The federal government has abandoned its responsibility to assure that workers and the general public are safe in this pandemic.  As the number of workers infected with and dying from this disease continues to grow, and as we see spread in communities where workers live, it is clear that a voluntary approach to worker safety is not mitigating this public health disaster. Communities of color are paying the price for this federal failure. It is therefore crucial that state and local policymakers step up to protect workers and the general public in this pandemic.
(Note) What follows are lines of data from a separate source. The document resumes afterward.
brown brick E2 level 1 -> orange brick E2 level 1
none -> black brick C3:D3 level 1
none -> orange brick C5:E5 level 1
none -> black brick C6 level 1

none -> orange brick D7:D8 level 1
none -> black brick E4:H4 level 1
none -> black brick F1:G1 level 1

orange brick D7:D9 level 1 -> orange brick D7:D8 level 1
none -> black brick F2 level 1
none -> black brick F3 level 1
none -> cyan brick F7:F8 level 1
States and Cities Have the Authority to Respond

Both states and municipalities have broad power to protect public health and protect workers. Federal OSHA law does not preempt or limit states and cities from acting to protect workers from the threat of COVID-19 transmission in the workplace. Since OSHA has not adopted a federal standard that deals with the workplace health and safety risks associated with COVID-19, states remain free to adopt their own.[1] Nor does any federal law preempt state and local laws that protect whistleblowers.[2] States and cities have long had such protections[3]—though most are too narrowly written to adequately protect workers, especially during this crisis.
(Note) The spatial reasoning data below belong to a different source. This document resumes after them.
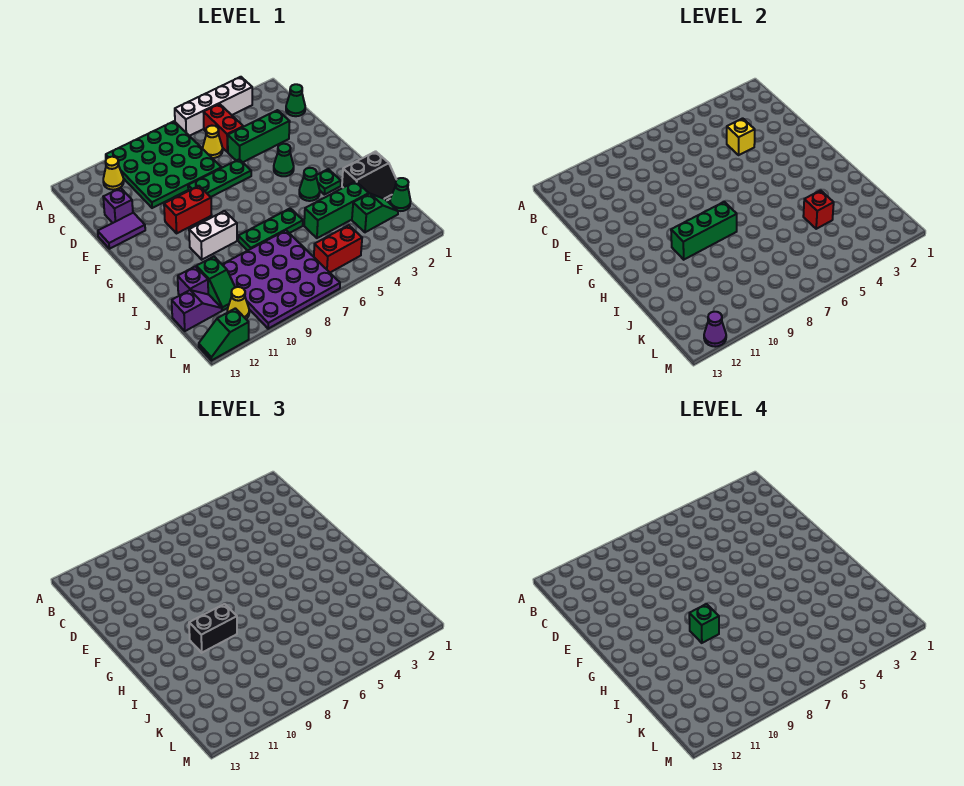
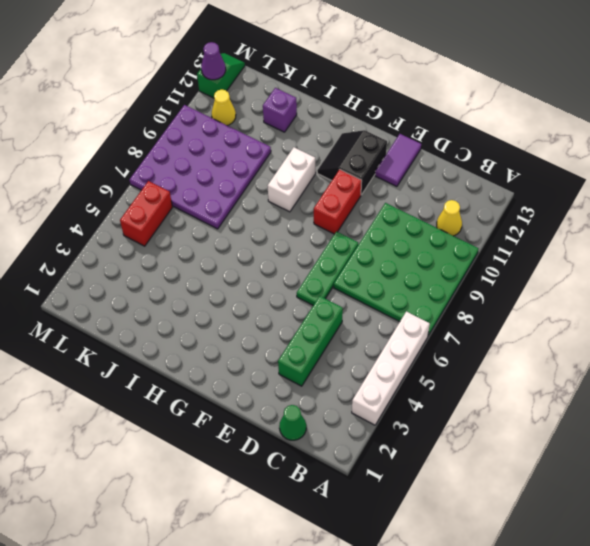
black slope F11:G12 level 1 top F -> black slope I1:J2 level 1 top I
none -> red brick B5:C5 level 1
none -> yellow cone C6 level 1
none -> purple brick D12 level 1
none -> green cone F4 level 1

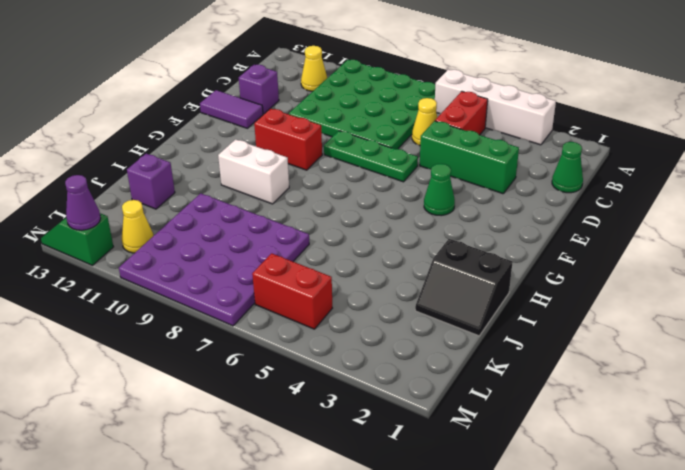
none -> green plate H3 level 1
none -> green cone H4 level 1
none -> green plate I6:I8 level 1
none -> green brick J3:J5 level 1

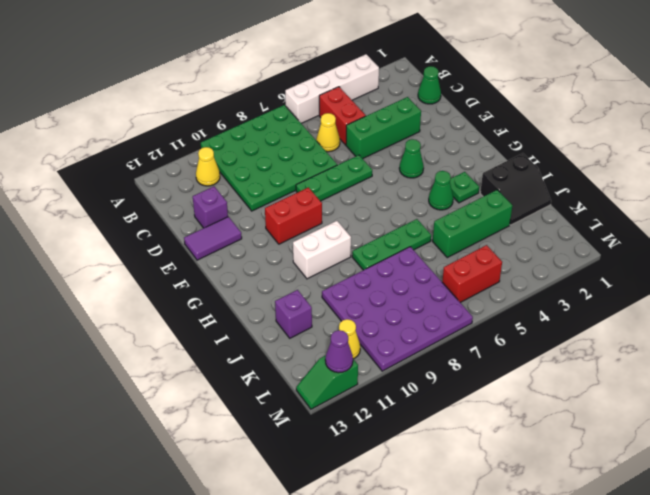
none -> green slope J11:K11 level 1 top J
none -> green cone K1 level 1
none -> green slope K2:K3 level 1 top 3
none -> purple slope K12:K13 level 1 top 13

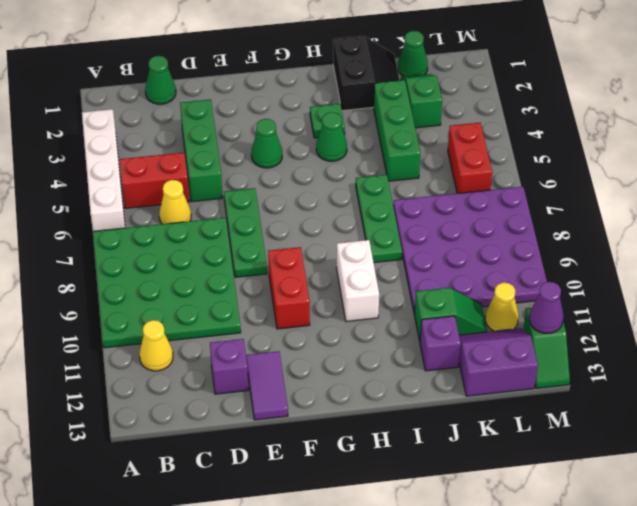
purple slope K12:L13 level 1 top 13 -> purple slope K12:K13 level 1 top 13
none -> yellow brick D4 level 2
none -> green brick H8:H10 level 2
none -> red brick J4 level 2
none -> black brick H9:H10 level 3

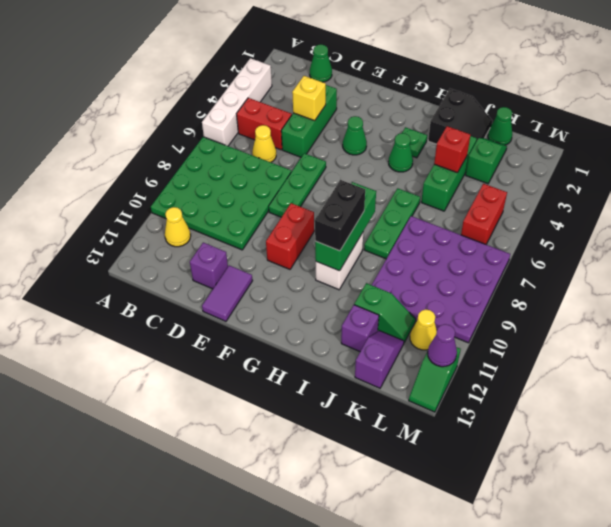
none -> green brick H9 level 4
Much of the policy menu that we detail can be adopted by either states or local governments:

  • Governors, using their emergency public health powers, can mandate much of the menu by executive order;
  • State legislatures can adopt all of it by statutory action; and
  • Local governments, through local ordinances or in some cases through mayoral or health department orders, can adopt many of the recommended protections, although the scope of local authority to do so varies from state to state. Note, however, that cities do not have authority to adopt the components addressing state workers’ compensation protection of COVID-related illness and unemployment insurance protection for workers refusing to work under unsafe conditions.

Model Policy Language & Explanation 

  • This policy proposal is meant to be modular—so that governors, legislatures, and local governments can adopt and adapt pieces of it, tailoring them in accordance with their local authority and integrating them with existing state and local standards and protections.
  • All of the outlined components are, however, crucial—and no state currently fully and adequately protects worker health and safety.
  • NELP is available to work with advocates in developing specific language for state or local policies. Please contact dberkowitz@nelp.org or psonn@nelp.org.

Endnotes

 

[1] 29 USC 667(a) of the OSHA Act provides “Assertion of State standards in absence of applicable Federal standards. Nothing in this chapter shall prevent any State agency or court from asserting jurisdiction under State law over any occupational safety or health issue with respect to which no standard is in effect under section 655 of this title.”

[2] Under the OSHA Act, only OSHA standards issued under Section 6 of the Act preempt state regulation. See 29 USC 667(a). Since the OSHA Act’s anti-retaliation protection, Section 11(c), is a statutory provision, it does not preempt state whistleblower protections.

[3] Examples include N.Y. Labor Law §§ 740, 741, and Cal. Labor §§ 1102.5 to 1105.